▸ **Exercise objective**:
Each line in the records below that has the word "format" should be copied.

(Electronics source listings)
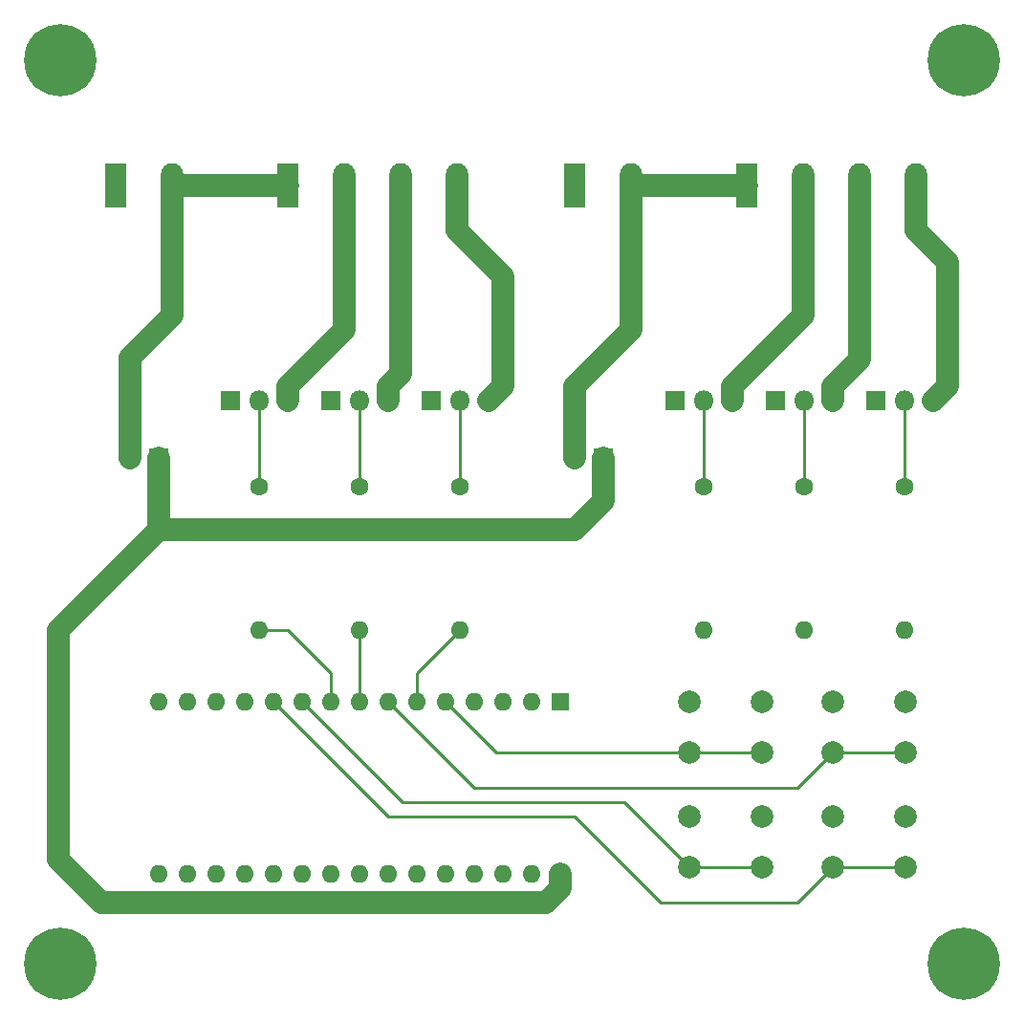
<source format=gtl>
G04 #@! TF.GenerationSoftware,KiCad,Pcbnew,5.1.4*
G04 #@! TF.CreationDate,2019-11-07T18:24:18+01:00*
G04 #@! TF.ProjectId,nano-rgb,6e616e6f-2d72-4676-922e-6b696361645f,rev?*
G04 #@! TF.SameCoordinates,Original*
G04 #@! TF.FileFunction,Copper,L1,Top*
G04 #@! TF.FilePolarity,Positive*
%FSLAX46Y46*%
G04 Gerber Fmt 4.6, Leading zero omitted, Abs format (unit mm)*
G04 Created by KiCad (PCBNEW 5.1.4) date 2019-11-07 18:24:18*
%MOMM*%
%LPD*%
G04 APERTURE LIST*
%ADD10C,6.400000*%
%ADD11C,2.000000*%
%ADD12C,1.600000*%
%ADD13O,1.600000X1.600000*%
%ADD14R,1.600000X1.600000*%
%ADD15R,1.980000X3.960000*%
%ADD16O,1.980000X3.960000*%
%ADD17R,1.700000X1.700000*%
%ADD18O,1.700000X1.700000*%
%ADD19O,1.800000X1.800000*%
%ADD20R,1.800000X1.800000*%
%ADD21C,0.250000*%
%ADD22C,2.000000*%
G04 APERTURE END LIST*
D10*
X145000000Y-145000000D03*
X225000000Y-145000000D03*
X225000000Y-65000000D03*
X145000000Y-65000000D03*
D11*
X200660000Y-126340000D03*
X200660000Y-121840000D03*
X207160000Y-126340000D03*
X207160000Y-121840000D03*
X219860000Y-132000000D03*
X219860000Y-136500000D03*
X213360000Y-132000000D03*
X213360000Y-136500000D03*
D12*
X219710000Y-102790000D03*
D13*
X219710000Y-115490000D03*
D14*
X189230000Y-121840000D03*
D13*
X156210000Y-137080000D03*
X186690000Y-121840000D03*
X158750000Y-137080000D03*
X184150000Y-121840000D03*
X161290000Y-137080000D03*
X181610000Y-121840000D03*
X163830000Y-137080000D03*
X179070000Y-121840000D03*
X166370000Y-137080000D03*
X176530000Y-121840000D03*
X168910000Y-137080000D03*
X173990000Y-121840000D03*
X171450000Y-137080000D03*
X171450000Y-121840000D03*
X173990000Y-137080000D03*
X168910000Y-121840000D03*
X176530000Y-137080000D03*
X166370000Y-121840000D03*
X179070000Y-137080000D03*
X163830000Y-121840000D03*
X181610000Y-137080000D03*
X161290000Y-121840000D03*
X184150000Y-137080000D03*
X158750000Y-121840000D03*
X186690000Y-137080000D03*
X156210000Y-121840000D03*
X189230000Y-137080000D03*
X153670000Y-121840000D03*
X153670000Y-137080000D03*
D15*
X149860000Y-76120000D03*
D16*
X154860000Y-76120000D03*
D15*
X165100000Y-76120000D03*
D16*
X170100000Y-76120000D03*
X180100000Y-76120000D03*
X175100000Y-76120000D03*
X195500000Y-76120000D03*
D15*
X190500000Y-76120000D03*
D16*
X215740000Y-76120000D03*
X220740000Y-76120000D03*
X210740000Y-76120000D03*
D15*
X205740000Y-76120000D03*
D17*
X153670000Y-100250000D03*
D18*
X151130000Y-100250000D03*
X190500000Y-100250000D03*
D17*
X193040000Y-100250000D03*
D13*
X162560000Y-115490000D03*
D12*
X162560000Y-102790000D03*
X171450000Y-102790000D03*
D13*
X171450000Y-115490000D03*
X180340000Y-115490000D03*
D12*
X180340000Y-102790000D03*
X201930000Y-102790000D03*
D13*
X201930000Y-115490000D03*
X210820000Y-115490000D03*
D12*
X210820000Y-102790000D03*
D11*
X219860000Y-121840000D03*
X219860000Y-126340000D03*
X213360000Y-121840000D03*
X213360000Y-126340000D03*
X200660000Y-136500000D03*
X200660000Y-132000000D03*
X207160000Y-136500000D03*
X207160000Y-132000000D03*
D19*
X165100000Y-95170000D03*
X162560000Y-95170000D03*
D20*
X160020000Y-95170000D03*
X168910000Y-95170000D03*
D19*
X171450000Y-95170000D03*
X173990000Y-95170000D03*
D20*
X177800000Y-95170000D03*
D19*
X180340000Y-95170000D03*
X182880000Y-95170000D03*
X204470000Y-95170000D03*
X201930000Y-95170000D03*
D20*
X199390000Y-95170000D03*
X208280000Y-95170000D03*
D19*
X210820000Y-95170000D03*
X213360000Y-95170000D03*
X222250000Y-95170000D03*
X219710000Y-95170000D03*
D20*
X217170000Y-95170000D03*
D21*
X205745787Y-126340000D02*
X200660000Y-126340000D01*
X207160000Y-126340000D02*
X205745787Y-126340000D01*
X183570000Y-126340000D02*
X179070000Y-121840000D01*
X200660000Y-126340000D02*
X183570000Y-126340000D01*
X176530000Y-121840000D02*
X176530000Y-119300000D01*
X176530000Y-119300000D02*
X180340000Y-115490000D01*
X173990000Y-121840000D02*
X181610000Y-129460000D01*
X210240000Y-129460000D02*
X213360000Y-126340000D01*
X181610000Y-129460000D02*
X210240000Y-129460000D01*
X213360000Y-126340000D02*
X219860000Y-126340000D01*
X171450000Y-115490000D02*
X171450000Y-121840000D01*
X162560000Y-115490000D02*
X165100000Y-115490000D01*
X168910000Y-119300000D02*
X168910000Y-121840000D01*
X165100000Y-115490000D02*
X168910000Y-119300000D01*
X205745787Y-136500000D02*
X200660000Y-136500000D01*
X207160000Y-136500000D02*
X205745787Y-136500000D01*
X200660000Y-136500000D02*
X194890000Y-130730000D01*
X175260000Y-130730000D02*
X166370000Y-121840000D01*
X194890000Y-130730000D02*
X175260000Y-130730000D01*
X219860000Y-136500000D02*
X213360000Y-136500000D01*
X163830000Y-121840000D02*
X173990000Y-132000000D01*
X173990000Y-132000000D02*
X190500000Y-132000000D01*
X190500000Y-132000000D02*
X198120000Y-139620000D01*
X210240000Y-139620000D02*
X213360000Y-136500000D01*
X198120000Y-139620000D02*
X210240000Y-139620000D01*
D22*
X189230000Y-138350000D02*
X189230000Y-137080000D01*
X187960000Y-139620000D02*
X189230000Y-138350000D01*
X148590000Y-139620000D02*
X187960000Y-139620000D01*
X148590000Y-139620000D02*
X144780000Y-135810000D01*
X144780000Y-135810000D02*
X144780000Y-115490000D01*
X144780000Y-115490000D02*
X153670000Y-106600000D01*
X153670000Y-106600000D02*
X153670000Y-100250000D01*
X193040000Y-104060000D02*
X193040000Y-100250000D01*
X153670000Y-106600000D02*
X190500000Y-106600000D01*
X190500000Y-106600000D02*
X193040000Y-104060000D01*
X165100000Y-76120000D02*
X154860000Y-76120000D01*
X151130000Y-100250000D02*
X151130000Y-91360000D01*
X154860000Y-87630000D02*
X154860000Y-76120000D01*
X151130000Y-91360000D02*
X154860000Y-87630000D01*
X165100000Y-95170000D02*
X165100000Y-93900000D01*
X170100000Y-88900000D02*
X170100000Y-76120000D01*
X165100000Y-93900000D02*
X170100000Y-88900000D01*
X182880000Y-95170000D02*
X184150000Y-93900000D01*
X184150000Y-84150000D02*
X180100000Y-80100000D01*
X180100000Y-80100000D02*
X180100000Y-76120000D01*
X184150000Y-93900000D02*
X184150000Y-84150000D01*
X173990000Y-95170000D02*
X173990000Y-93900000D01*
X175100000Y-92790000D02*
X175100000Y-76120000D01*
X173990000Y-93900000D02*
X175100000Y-92790000D01*
X195500000Y-76120000D02*
X205740000Y-76120000D01*
X190500000Y-100250000D02*
X190500000Y-93900000D01*
X195500000Y-88900000D02*
X195500000Y-76120000D01*
X190500000Y-93900000D02*
X195500000Y-88900000D01*
X215740000Y-91520000D02*
X215740000Y-87709998D01*
X213360000Y-95170000D02*
X213360000Y-93900000D01*
X215740000Y-87709998D02*
X215740000Y-76120000D01*
X213360000Y-93900000D02*
X215740000Y-91520000D01*
X220740000Y-80100000D02*
X223520000Y-82880000D01*
X220740000Y-76120000D02*
X220740000Y-80100000D01*
X223520000Y-93900000D02*
X222250000Y-95170000D01*
X223520000Y-82880000D02*
X223520000Y-93900000D01*
X210740000Y-87630000D02*
X210740000Y-76120000D01*
X204470000Y-95170000D02*
X204470000Y-93900000D01*
X204470000Y-93900000D02*
X210740000Y-87630000D01*
D21*
X162560000Y-102790000D02*
X162560000Y-95170000D01*
X171450000Y-95170000D02*
X171450000Y-102790000D01*
X180340000Y-102790000D02*
X180340000Y-95170000D01*
X201930000Y-102790000D02*
X201930000Y-95170000D01*
X210820000Y-102790000D02*
X210820000Y-95170000D01*
X219710000Y-102790000D02*
X219710000Y-95170000D01*
M02*

</source>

▸ **Response to this task**:
<source format=gtl>
G04 Gerber Fmt 4.6, Leading zero omitted, Abs format (unit mm)*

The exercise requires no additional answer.